Green and Tao famously proved (The primes contain arbitrarily long arithmetic progressions) that there are arbitrarily long arithmetic progressions in the primes. Specifically, for $k = 3$ this implies that there are infinitely many integers $x,y$ such that
$$\Lambda(x-2y) \Lambda(x) \Lambda(x+2y) > 0$$
where $\Lambda$ is the von Mangoldt function. However, as far as I know their result is somewhat weak quantitatively, in the sense that it is far from producing an asymptotic formula for the expression above.

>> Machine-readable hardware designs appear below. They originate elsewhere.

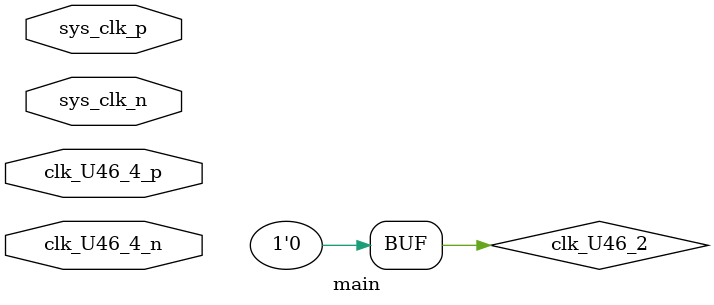
<source format=v>
`timescale 1ns / 1ps

module main(
    input wire sys_clk_p,
    input wire sys_clk_n,
//    input wire clk_U46_2_p,
//    input wire clk_U46_2_n,
    input wire clk_U46_4_p,
    input wire clk_U46_4_n
    );
    
wire clk_ddr4;
wire clk_U46_1;
wire clk_U46_2;
reg[7:0] count_1 = 8'b0;
reg[7:0] count_2 = 8'b0;
reg[7:0] count_3 = 8'b0;

CLK_BUF_U46 N4(
    .clk_U46_p(clk_U46_4_p),
    .clk_U46_n(clk_U46_4_n),
    .O(clk_U46_1)
);

//CLK_BUF_U46 N3(
//    .clk_U46_p(clk_U46_3_p),
//    .clk_U46_n(clk_U46_3_n),
//    .O(clk_U46_2)
//);
assign clk_U46_2 = 0;

/* --------------------------------------------------------- */
// diff buffere, works for DDR4 clock
IBUFDS #(.IBUF_LOW_PWR ("FALSE") ) ddr4 (
   .I  (sys_clk_p),
   .IB (sys_clk_n),
   .O  (clk_ddr4)
);

/* --------------------------------------------------------- */

//assign clk_U46 = clk_U46_2_p;

//IBUF BUFG_U46_8(
//    .I(clk_U46_p), 
//    .O(clk_U46)
//);
/* --------------------------------------------------------- */
//IBUFDS #(.IBUF_LOW_PWR ("FALSE") ) IBUFDS_inst (
//   .I  (clk_U46_p),
//   .IB (clk_U46_n),
   
//   .O  (clk_U46_i1)
//);

//BUFG BUFG_U46_8(
//    .I(clk_U46_i1), 
//    .O(clk_U46)
//);


/* --------------------------------------------------------- */

ila_0 debug (
	.clk(clk_ddr4), // input wire clk

	.probe0(clk_ddr4), 
	.probe1(count_1), 
	.probe2(clk_U46_1), 
	.probe3(count_2), 
	.probe4(clk_U46_2), 
	.probe5(count_3) 
);

always @(posedge clk_ddr4)
begin
    count_1 <= count_1 + 1;
end
always @(posedge clk_U46_1)
begin
    count_2 <= count_2 + 1;
end
always @(posedge clk_U46_2)
begin
    count_3 <= count_3 + 1;
end

endmodule

</source>
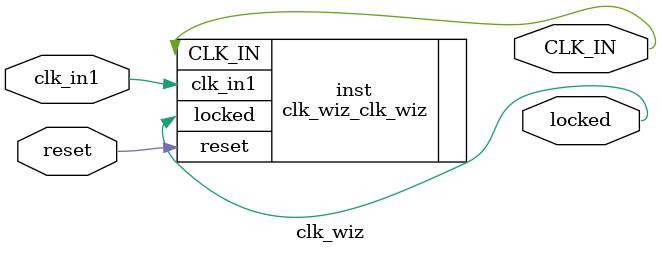
<source format=v>


`timescale 1ps/1ps

(* CORE_GENERATION_INFO = "clk_wiz,clk_wiz_v6_0_9_0_0,{component_name=clk_wiz,use_phase_alignment=true,use_min_o_jitter=false,use_max_i_jitter=false,use_dyn_phase_shift=false,use_inclk_switchover=false,use_dyn_reconfig=false,enable_axi=0,feedback_source=FDBK_AUTO,PRIMITIVE=MMCM,num_out_clk=1,clkin1_period=10.000,clkin2_period=10.000,use_power_down=false,use_reset=true,use_locked=true,use_inclk_stopped=false,feedback_type=SINGLE,CLOCK_MGR_TYPE=NA,manual_override=false}" *)

module clk_wiz 
 (
  // Clock out ports
  output        CLK_IN,
  // Status and control signals
  input         reset,
  output        locked,
 // Clock in ports
  input         clk_in1
 );

  clk_wiz_clk_wiz inst
  (
  // Clock out ports  
  .CLK_IN(CLK_IN),
  // Status and control signals               
  .reset(reset), 
  .locked(locked),
 // Clock in ports
  .clk_in1(clk_in1)
  );

endmodule

</source>
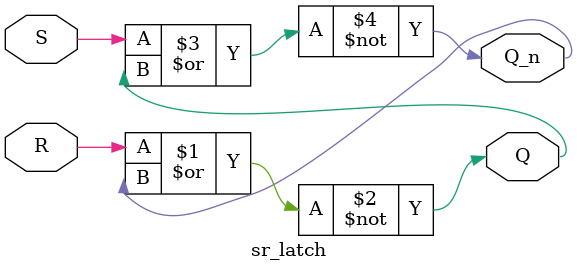
<source format=v>
module sr_latch
(
   input wire S,
   input wire R,
   output wire Q,
   output wire Q_n
);

//NOR gates to assign Q and Q not
assign Q = ~(R | Q_n);
assign Q_n = ~(S | Q);

endmodule

</source>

My question is about the asymptotic evaluation of the sum
$$\displaystyle \sum_{\substack{|x(x^2 - 4y^2)| \leq X \\ x,y \in \mathbb{Z}}} \Lambda(x-2y) \Lambda(x) \Lambda(x+2y),$$
as a function of $X$.
If we replace each of the von Mangoldt functions with $1$, then there is an asymptotic formula for this sum, given for example by Mahler's theorem. In particular we have
$$\displaystyle \sum_{\substack{|x(x^2 - 4y^2)| \leq X \\ x,y \in \mathbb{Z}}} 1 = \frac{3\Gamma^2(1/3)}{2^{4/3}\Gamma(2/3)} X^{\frac{2}{3}} + O \left(X^{\frac{1}{2}} \right),$$
see for example my paper with Cam Stewart for a summary (On the representation of integers by binary forms).